What this is represents is advance notification of a notorious settled practice. I have little doubt that HMRC has authority to do this (ss5-7 and Sch1 CRCA 2005). Presumably HMRC is so confident of their position that they have not sought powers similar to those enabling the 2015 Regs or a statutory amendment. They probably figure that it favours the taxpayer for IHT compared to the CGT rule of midway. But it constitutes in essence their pragmatic view of what they will accept in context as “open market value” in s160 IHTA. If that is challenged in any particular case they can only defend their view on that basis. It is likely to prove contentious because, if overturned, potentially disruptive.

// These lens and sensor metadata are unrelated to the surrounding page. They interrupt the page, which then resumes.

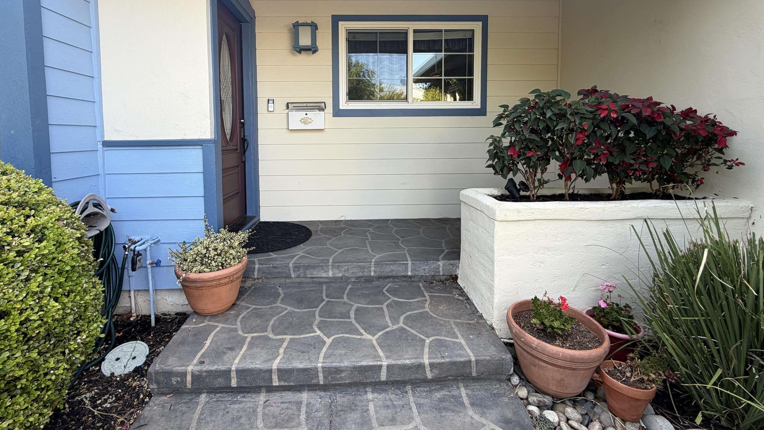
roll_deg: +0.9
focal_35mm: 17
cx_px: 355
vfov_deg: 62.8
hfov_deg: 95.8
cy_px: 156
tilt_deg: -3.2
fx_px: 344
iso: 50
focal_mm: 2.22
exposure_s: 1/121
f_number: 2.2
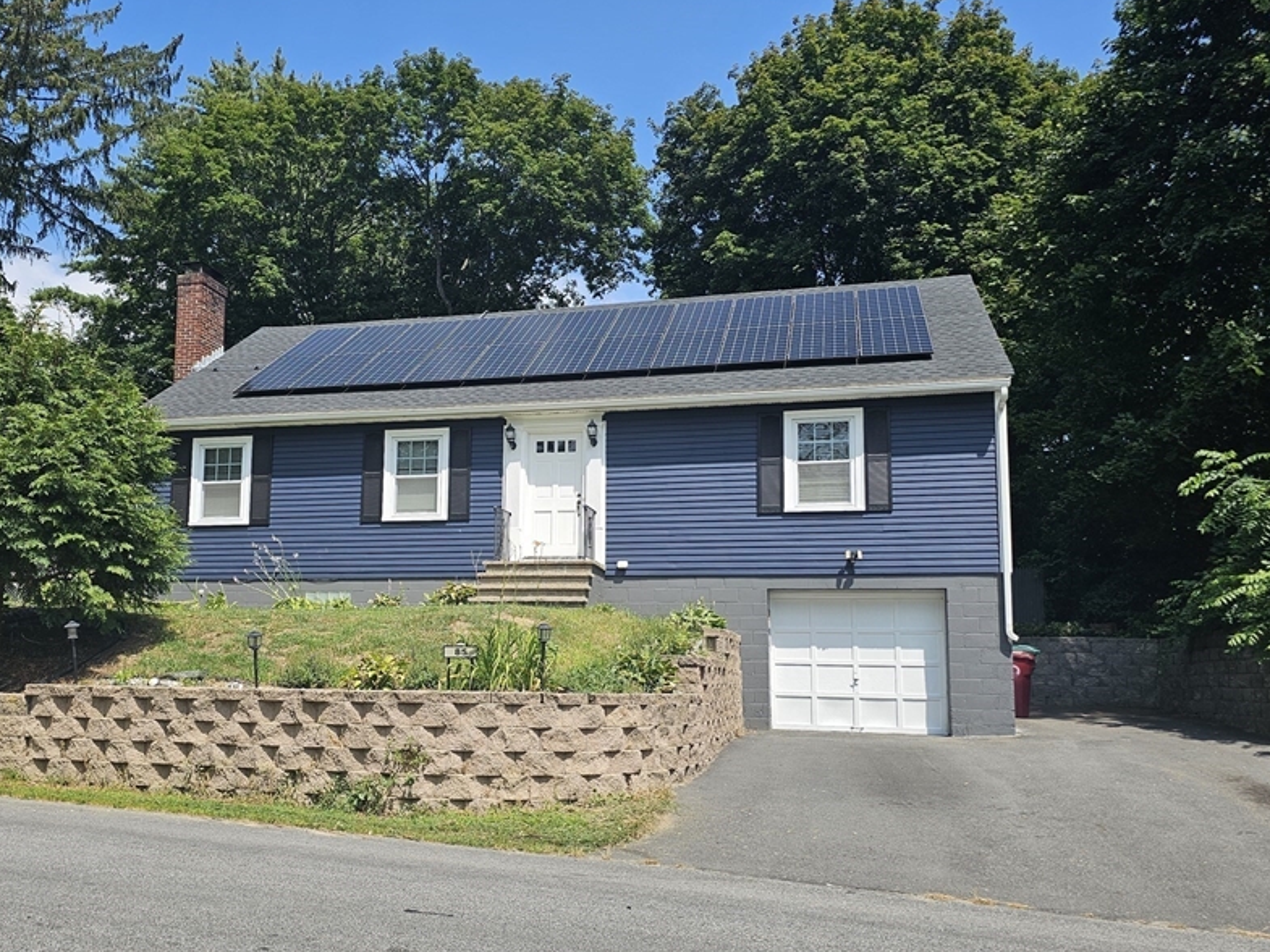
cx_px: 537
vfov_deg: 46.7
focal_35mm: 30
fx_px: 1101
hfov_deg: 59.7
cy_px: 548
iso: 10
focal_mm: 6.3
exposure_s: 1/598
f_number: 1.7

So actual litigation is a racing certainty.

Is it not the case that the two quoted prices are not respectively a selling and a buying price but two different prices during a single day of trading at which a bargain was struck in the real world? Each is therefore apparently open market value. (But even that might not be entirely accurate as it may be a synthetic price based on an average of actual bargains). On the face of it the relevant time for IHT is immediately before death/the moment of execution of the lifetime transfer subject to s266 IHTA, not the end of the trading day on which the event takes place. What if the event takes place out of trading hours, as opposed to a day when the market is closed per IHTM18092? Evidence would have to be adduced of the price related to an actual bargain made at the exact time or extremely close to it. Given great volatility on a single day there might be a material difference. As there might be if some external event before or after the trading day was likely to affect the price and if there was an off market trading facility.

Jack Harper

As always Jack identifies the essential answer to my suggestion. That is, HMRC will assert ‘settled practice’, and certainly will be reluctant to accept a change from ‘quarter-up’ basis. There could be thousands wanting a refund of IHT, reduced by a lesser extra CGT liability.

I don’t think the closing prices are as Jack suggests. If that phrase is adopted I can’t see why they shouldn’t be the actual closing prices at the time the exchange closes. But of course the death will rarely be at that moment. A better figure would be a weighted average of the prices realised on sales in the day when death occurs. But such a figure might not be available. And it doesn’t address the value where death is when the exchange is not open; before and after the working day or weekends ad public holidays.

Perhaps any challenge to the accepted practice should be made where it is clearly inappropriate, and of course where the tax at stake is significant.